The article "Ensuring a website safety" is provided by Sophos Plc and SophosLabs.

December 2007.

A major problem when designing a web application is that a new page request is processed without any reference to the previous requests. It's difficult to ask a web application “to remember the user”.

Most browsers support two methods that web application can use to “remember” visitors: regular cookies and session cookies.

  • A cookie is a small text file created by the browser and stored on the user’s computer. Its content is not regulated, but usually such files store name, expiration date and some other data, for example: “Count = 100” or “Member = false” .

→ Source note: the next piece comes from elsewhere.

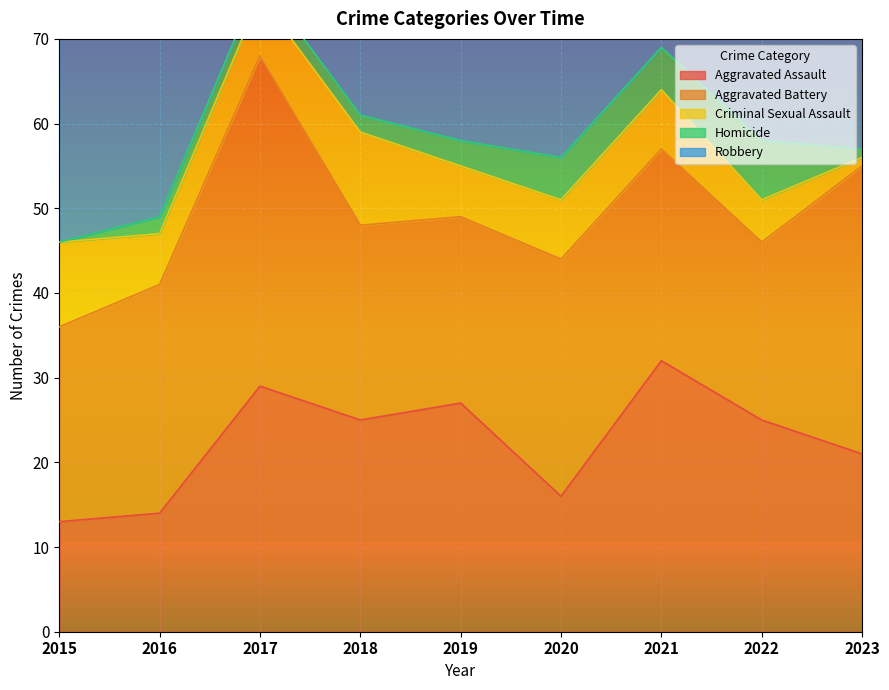

In Robbery, how many points are higher than both neighbors (excluding endpoints)?

2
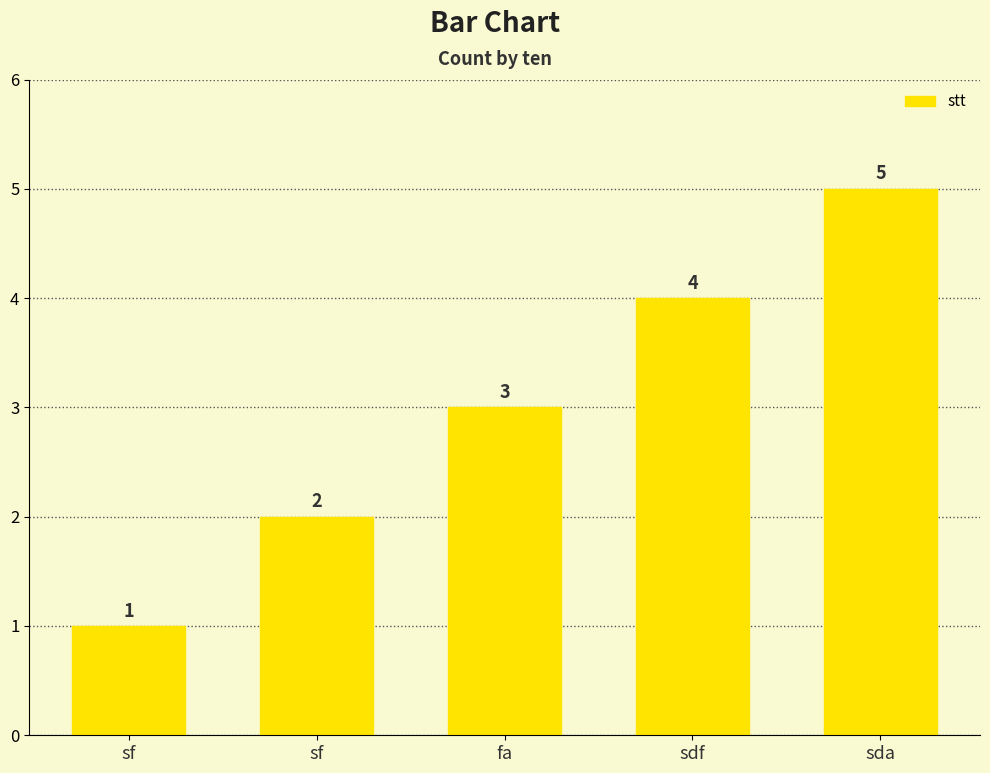

At which label is the value closest to 3?

fa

  • A session cookie is similar the usual one, but it allows aweb applications to store the data in memory.

The difference is that the usual cookie file is saved on the user's computer and stored there until the user deletes it. A session cookie, on the contrary, is stored only while the computer is on and deleted automatically when the user closes the browser. However, they have a common feature: they are subject to manipulation.

Developers often tend to think that the data from cookie files is safe. Everything should be fine because they develop the code themselves. They are mistaken. A hacker can easily change the cookie (and in some cases, the active session data) to make the site provide access to the closed page.

When designing a system, you should never rely on the user data or on the data from cookies. Try to restrict the amount of data stored in cookies, especially when the data aren't meant to be publicly available. The best approach is to consider all the data stored on the user's computer insecure.

In 2007, the MySpace.com site was attacked with the JS/SpaceStalk-A troyan. It stole information from cookie files and passed it to the remote server. Such data can contain confidential information — users' names, addresses of preferred sites and passwords.